Lembranças
Recordo um cidadão, humilde no espírito, no coração. Quase diariamente passava na rua, no início da manhã. Carregava um paneiro. Dentro, algumas galinhas, quatro, cinco.
Eu era pequeno, deveria estar com uns 11 anos. Nunca soube o nome daquele cidadão, o vendedor. Era “o galinheiro”, apenas isso, o “galinheiro”. Assim o conhecíamos.
Homem magro. Roupa simples. Vez por outra mamãe comprava uma galinha. Aquela criada no quintal, a caipira.

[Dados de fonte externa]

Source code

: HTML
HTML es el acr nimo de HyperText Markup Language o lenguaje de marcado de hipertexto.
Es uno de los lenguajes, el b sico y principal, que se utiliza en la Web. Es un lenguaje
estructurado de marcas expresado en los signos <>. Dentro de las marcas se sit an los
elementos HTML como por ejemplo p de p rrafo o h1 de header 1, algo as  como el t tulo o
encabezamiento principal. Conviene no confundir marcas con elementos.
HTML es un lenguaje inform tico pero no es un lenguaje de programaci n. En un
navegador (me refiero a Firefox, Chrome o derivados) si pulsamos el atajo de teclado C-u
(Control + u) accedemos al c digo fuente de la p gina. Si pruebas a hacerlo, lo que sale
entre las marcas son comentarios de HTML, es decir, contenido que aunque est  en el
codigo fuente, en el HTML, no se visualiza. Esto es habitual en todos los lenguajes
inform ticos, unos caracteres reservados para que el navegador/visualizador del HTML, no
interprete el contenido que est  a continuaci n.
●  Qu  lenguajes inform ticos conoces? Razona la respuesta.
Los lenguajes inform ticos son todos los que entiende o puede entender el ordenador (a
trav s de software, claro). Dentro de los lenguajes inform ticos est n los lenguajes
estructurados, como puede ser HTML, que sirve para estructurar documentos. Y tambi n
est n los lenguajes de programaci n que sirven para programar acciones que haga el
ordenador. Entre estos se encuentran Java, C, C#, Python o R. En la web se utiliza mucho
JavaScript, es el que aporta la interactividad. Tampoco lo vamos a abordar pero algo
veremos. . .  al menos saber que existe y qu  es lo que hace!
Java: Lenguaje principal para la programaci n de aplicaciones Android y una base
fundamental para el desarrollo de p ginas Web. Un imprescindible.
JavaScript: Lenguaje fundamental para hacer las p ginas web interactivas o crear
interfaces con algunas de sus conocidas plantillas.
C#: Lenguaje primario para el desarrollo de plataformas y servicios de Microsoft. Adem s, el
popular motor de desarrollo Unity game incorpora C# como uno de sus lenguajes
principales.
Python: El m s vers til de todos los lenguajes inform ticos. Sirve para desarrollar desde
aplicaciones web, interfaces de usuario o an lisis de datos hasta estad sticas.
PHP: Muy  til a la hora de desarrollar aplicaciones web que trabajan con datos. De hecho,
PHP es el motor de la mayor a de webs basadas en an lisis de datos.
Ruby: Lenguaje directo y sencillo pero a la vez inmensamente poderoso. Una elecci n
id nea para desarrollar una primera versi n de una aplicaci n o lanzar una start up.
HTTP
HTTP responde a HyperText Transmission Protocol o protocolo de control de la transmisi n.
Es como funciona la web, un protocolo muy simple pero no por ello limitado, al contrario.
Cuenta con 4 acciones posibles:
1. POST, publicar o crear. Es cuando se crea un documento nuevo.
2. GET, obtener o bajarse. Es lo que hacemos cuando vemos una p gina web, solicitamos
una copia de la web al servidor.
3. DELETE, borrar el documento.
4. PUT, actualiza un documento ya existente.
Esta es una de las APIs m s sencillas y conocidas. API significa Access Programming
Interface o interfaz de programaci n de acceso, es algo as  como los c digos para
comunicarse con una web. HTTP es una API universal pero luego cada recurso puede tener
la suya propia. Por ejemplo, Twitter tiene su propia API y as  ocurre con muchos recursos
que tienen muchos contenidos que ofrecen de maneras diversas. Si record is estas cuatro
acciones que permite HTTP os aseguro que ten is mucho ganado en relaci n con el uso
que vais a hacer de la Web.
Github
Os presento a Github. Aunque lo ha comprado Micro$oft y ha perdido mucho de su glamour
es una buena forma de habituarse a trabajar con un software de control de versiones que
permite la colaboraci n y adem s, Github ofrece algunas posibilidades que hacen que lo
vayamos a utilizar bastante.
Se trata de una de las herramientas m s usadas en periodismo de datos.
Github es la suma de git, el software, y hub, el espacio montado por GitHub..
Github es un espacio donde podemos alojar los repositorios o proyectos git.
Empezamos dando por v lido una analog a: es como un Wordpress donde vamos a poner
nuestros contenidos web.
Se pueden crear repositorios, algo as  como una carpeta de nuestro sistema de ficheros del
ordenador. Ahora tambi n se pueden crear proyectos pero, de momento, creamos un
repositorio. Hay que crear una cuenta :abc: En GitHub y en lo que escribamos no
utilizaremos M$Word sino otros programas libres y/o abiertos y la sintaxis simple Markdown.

Ficava eu na calçada, parado, observando minha mãe escolher a galinha. E aquele humilde cidadão ia embora, paneiro na mão.
Manhã ensolarada, nuvens, céu brilhante. Caminhava com paciência, sem pressa. Despreocupado. Apreciava isso: sua calma, paciência.
Creio que fosse isso a me tocar, a humildade dele, a paciência. Bem, viveu a vida dele, assim, sem grandes pretensões, sem vaidades. Nada disso.
Percebia, ele era feliz. Ao modo dele.
Mais à frente alguém o chamava. Vendia outra galinha. Eu entrava em casa – e deparava-me com mamãe sacrificando a ave. Cortava-lhe o pescoço, no quintal. A vítima se debatia, morria. Sangue escorrendo.
Ela (minha mãe) me dizia: –----- Pega a vassoura, lava esse sangue, antes dele endurecer (coagular).
Gostava muito de almoçar galinha com molho, batata, macarrão, arroz, farinha. Comia com gosto.
Bem, julgo esta narrativa algo de pouca (ou nenhuma) importância. Não sei. Mas uma coisa verídica, real.
Isso me ficou gravado na mente. E me faz bem, relaxo-me lembrando disso. Ah! Minha mãe.
Daquele vendedor, roupa simples, humilde. Certamente já falecido. Eu, garoto, observando o homem com as aves, paneiro na mão, caminhando despreocupadamente.
E de ter de lavar o sangue. Me provocava mal estar aquela tarefa.